[[ Raw data, beginning ]]
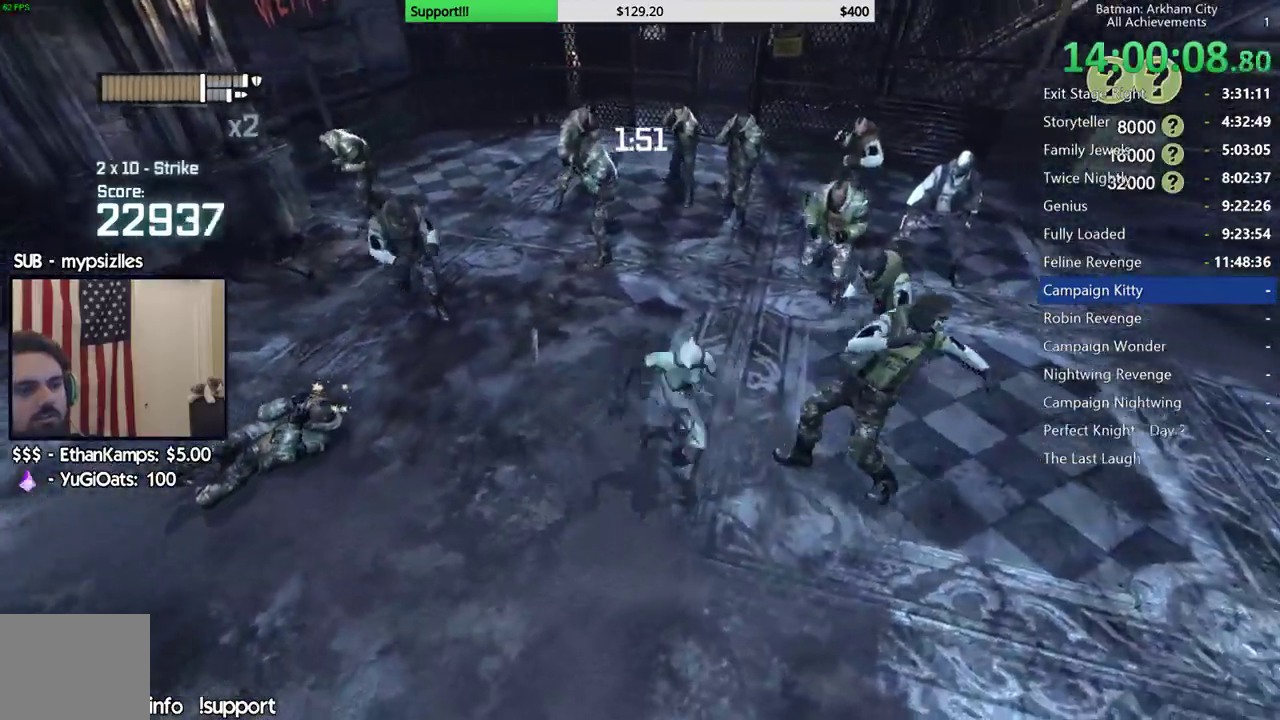
{"buttons": [], "left_stick": "right", "right_stick": "center", "events": [[33, "X", "down"], [133, "X", "up"], [183, "X", "down"], [283, "X", "up"], [367, "X", "down"], [467, "X", "up"]]}
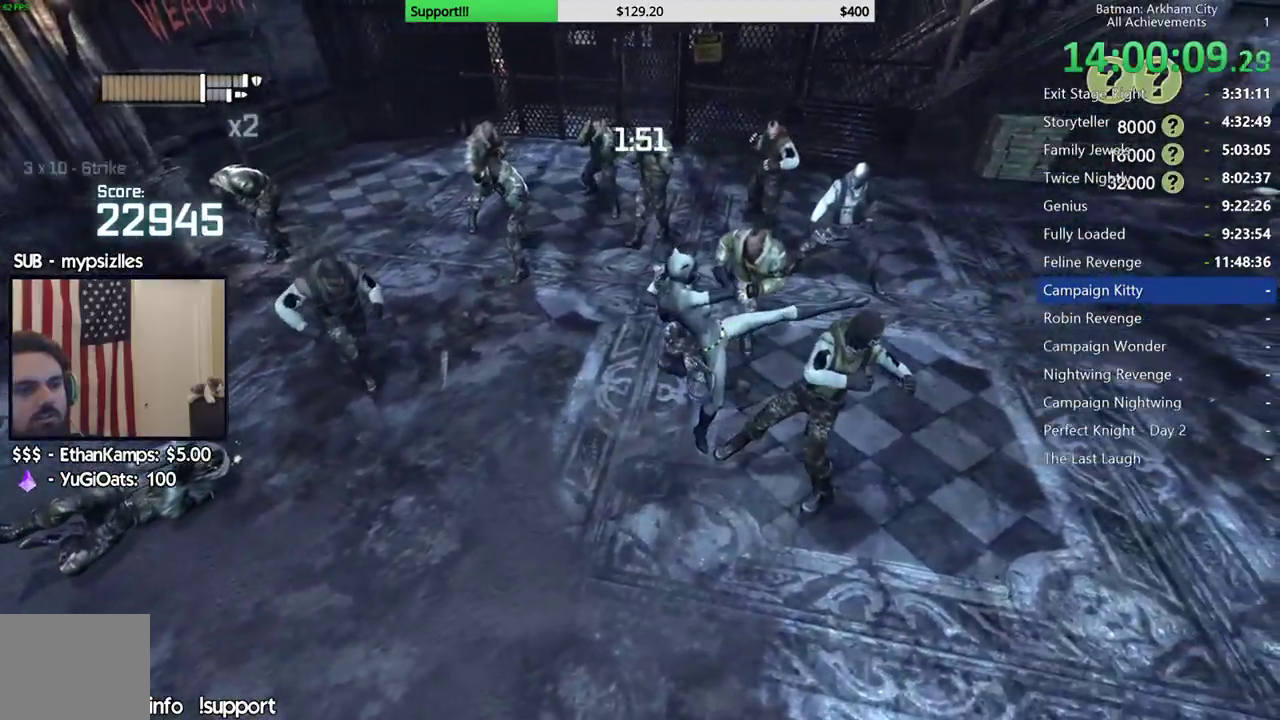
{"buttons": [], "left_stick": "center", "right_stick": "center", "events": [[167, "left_stick", "center"]]}
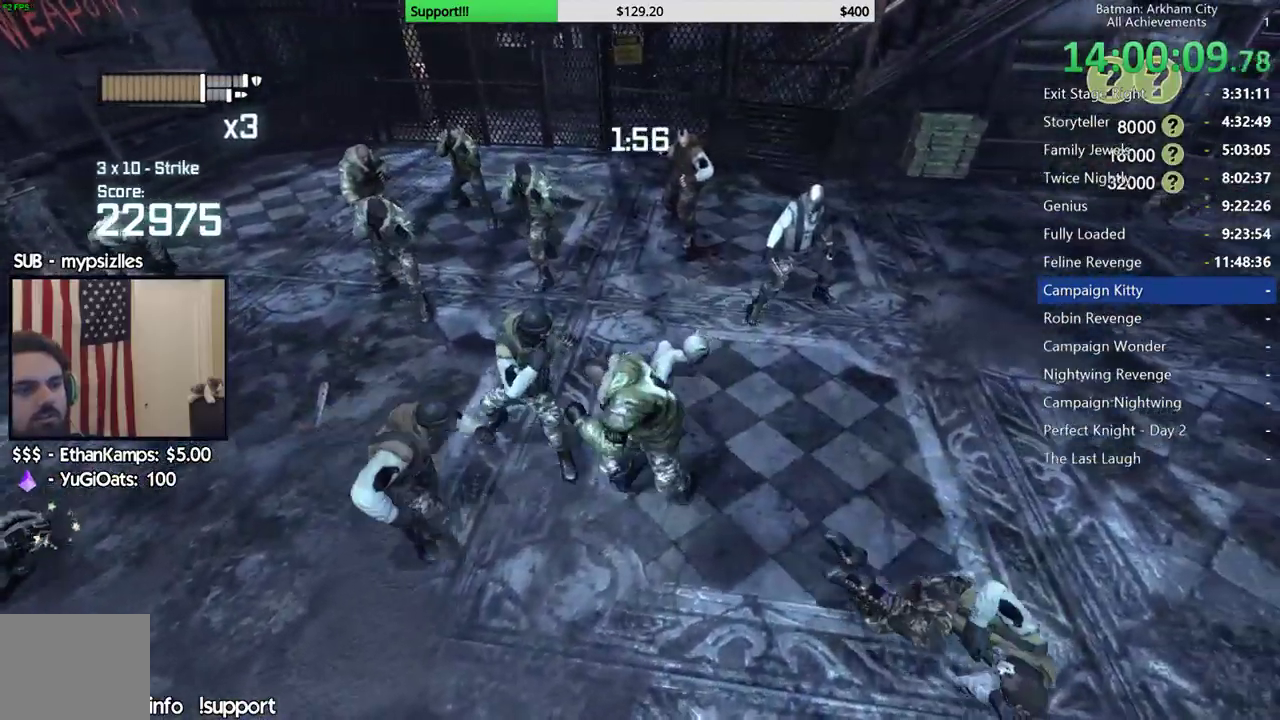
{"buttons": ["Y"], "left_stick": "center", "right_stick": "center", "events": [[150, "Y", "down"], [233, "Y", "up"], [283, "Y", "down"], [400, "Y", "up"], [467, "Y", "down"]]}
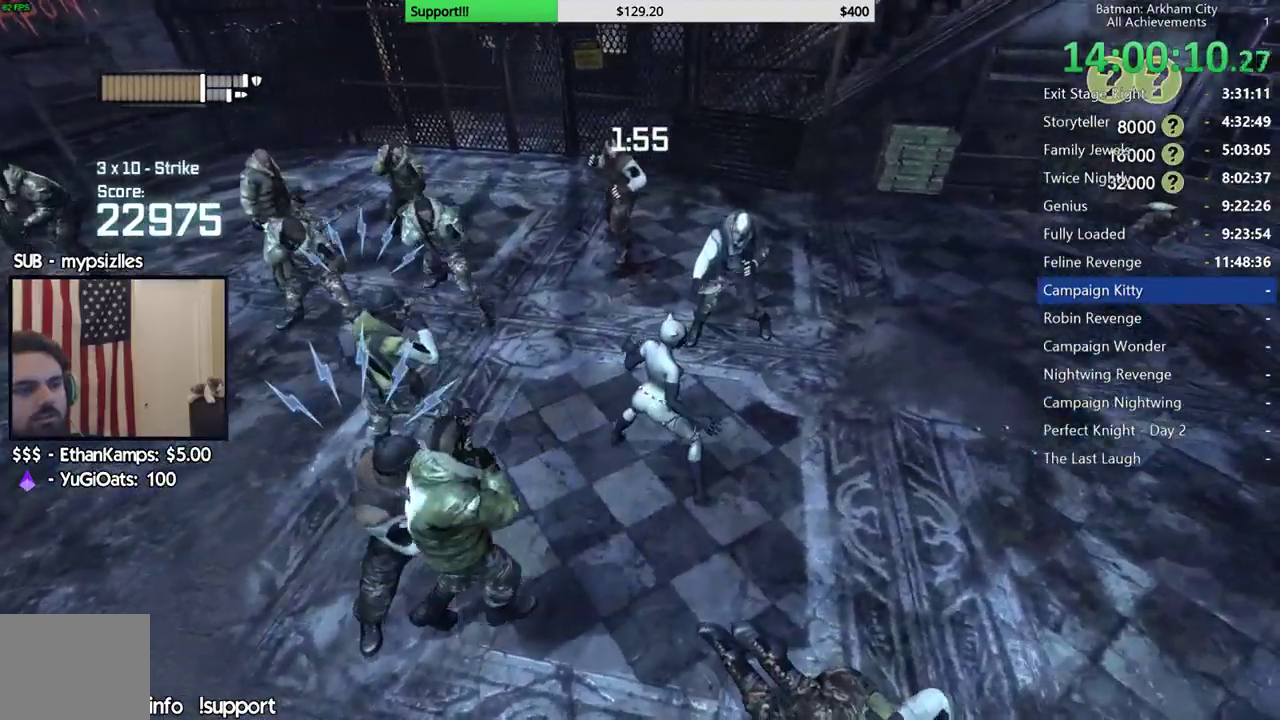
{"buttons": [], "left_stick": "center", "right_stick": "center", "events": [[100, "Y", "up"], [183, "Y", "down"], [283, "Y", "up"], [350, "Y", "down"], [467, "Y", "up"]]}
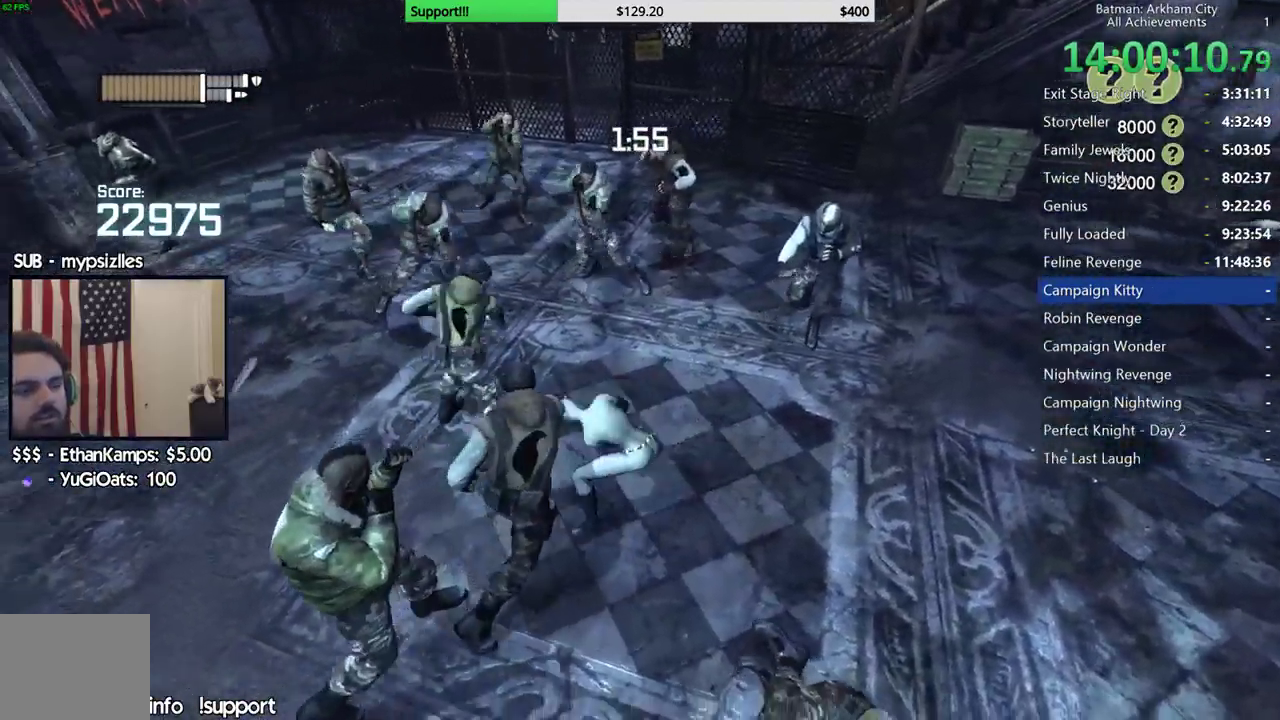
{"buttons": [], "left_stick": "up", "right_stick": "left", "events": [[33, "Y", "down"], [133, "Y", "up"], [300, "right_stick", "left"], [417, "left_stick", "up"]]}
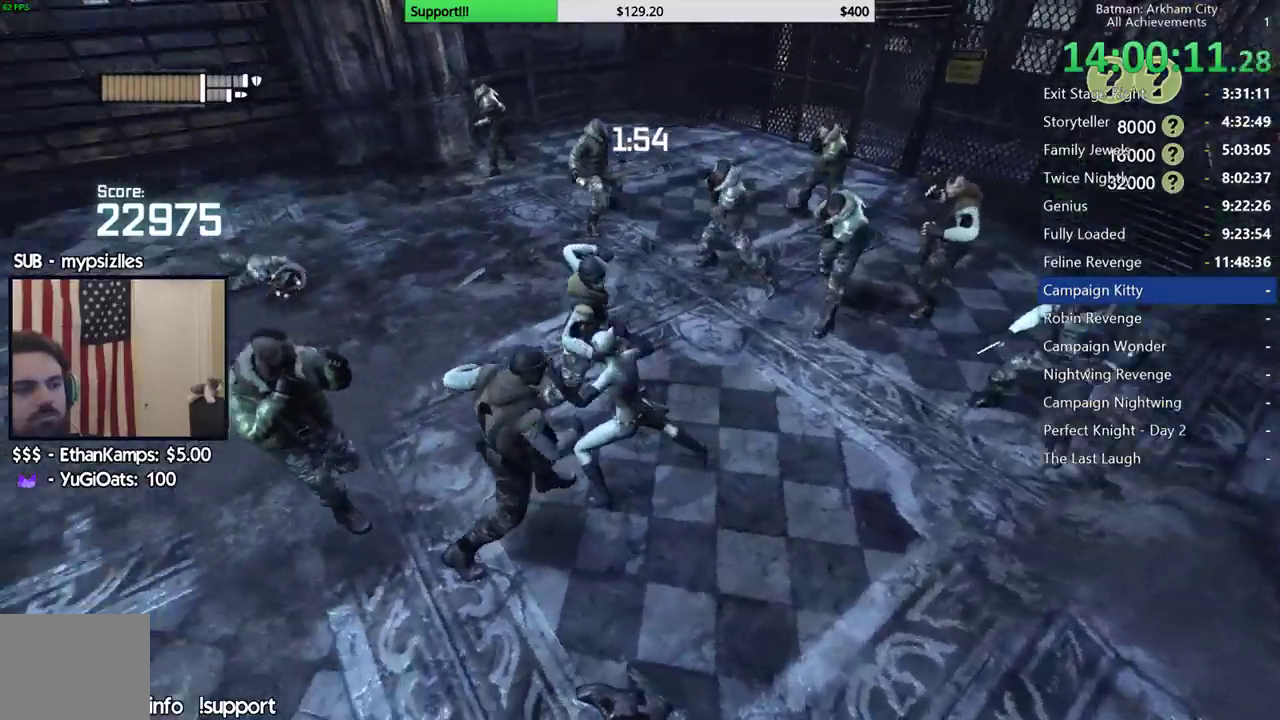
{"buttons": [], "left_stick": "up", "right_stick": "center", "events": [[100, "right_stick", "center"], [317, "right_stick", "right"], [500, "right_stick", "center"]]}
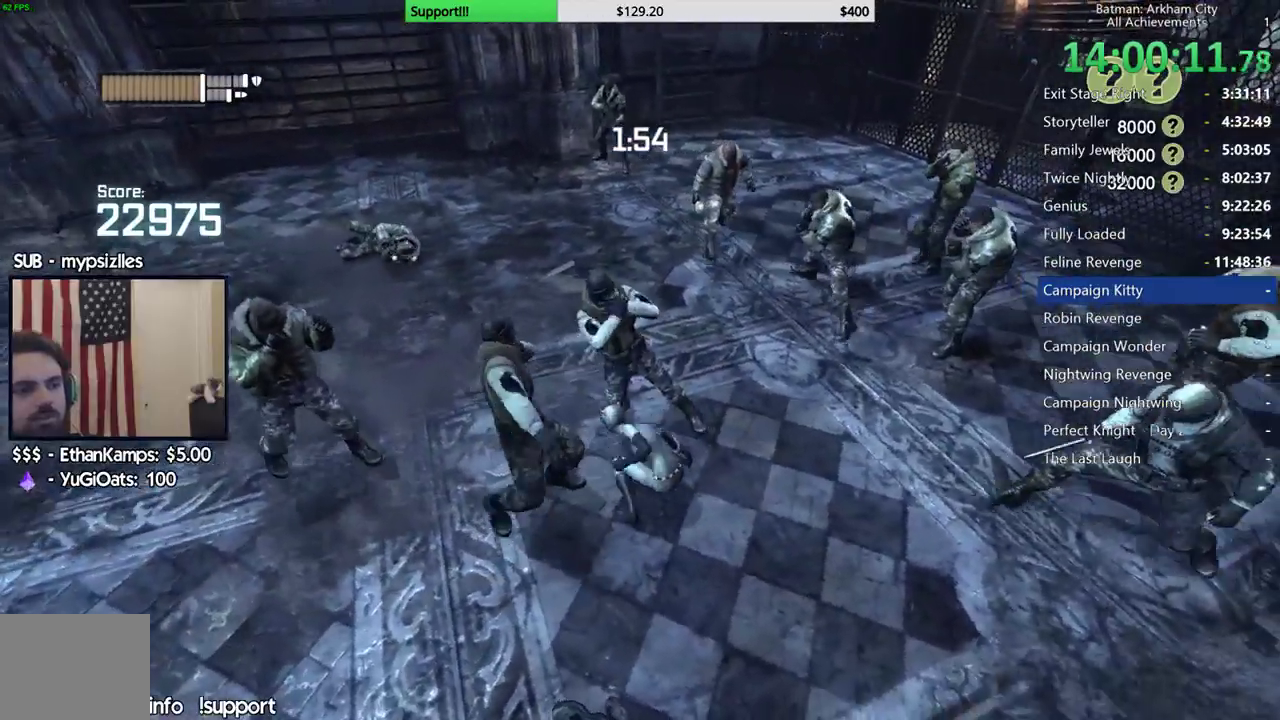
{"buttons": [], "left_stick": "up", "right_stick": "center", "events": [[267, "right_stick", "up-left"], [450, "right_stick", "center"]]}
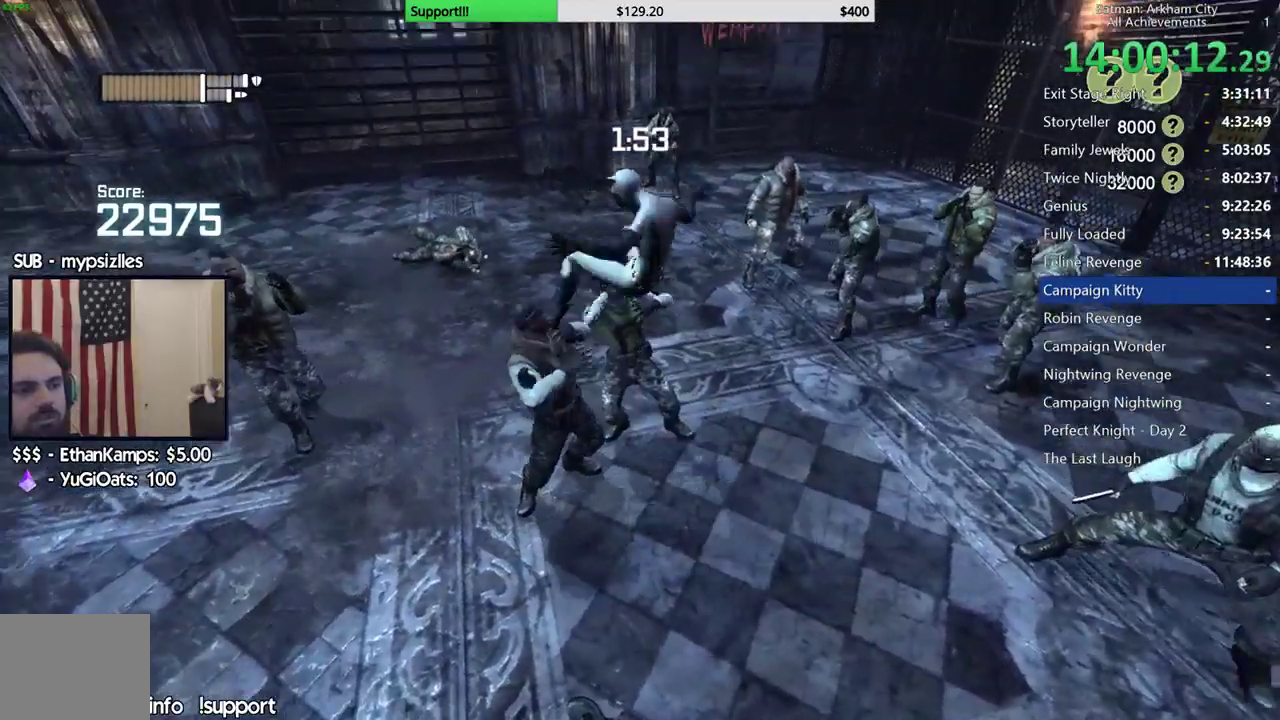
{"buttons": [], "left_stick": "up-left", "right_stick": "up-left", "events": [[383, "right_stick", "up"], [450, "left_stick", "up-left"], [500, "right_stick", "up-left"]]}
[[ Raw data, end ]]
Problem requirements>
Repeat the material above in full and exactly, apart from the pictures.

Output>
{"buttons": [], "left_stick": "right", "right_stick": "center", "events": [[33, "X", "down"], [133, "X", "up"], [183, "X", "down"], [283, "X", "up"], [367, "X", "down"], [467, "X", "up"]]}
{"buttons": [], "left_stick": "center", "right_stick": "center", "events": [[167, "left_stick", "center"]]}
{"buttons": ["Y"], "left_stick": "center", "right_stick": "center", "events": [[150, "Y", "down"], [233, "Y", "up"], [283, "Y", "down"], [400, "Y", "up"], [467, "Y", "down"]]}
{"buttons": [], "left_stick": "center", "right_stick": "center", "events": [[100, "Y", "up"], [183, "Y", "down"], [283, "Y", "up"], [350, "Y", "down"], [467, "Y", "up"]]}
{"buttons": [], "left_stick": "up", "right_stick": "left", "events": [[33, "Y", "down"], [133, "Y", "up"], [300, "right_stick", "left"], [417, "left_stick", "up"]]}
{"buttons": [], "left_stick": "up", "right_stick": "center", "events": [[100, "right_stick", "center"], [317, "right_stick", "right"], [500, "right_stick", "center"]]}
{"buttons": [], "left_stick": "up", "right_stick": "center", "events": [[267, "right_stick", "up-left"], [450, "right_stick", "center"]]}
{"buttons": [], "left_stick": "up-left", "right_stick": "up-left", "events": [[383, "right_stick", "up"], [450, "left_stick", "up-left"], [500, "right_stick", "up-left"]]}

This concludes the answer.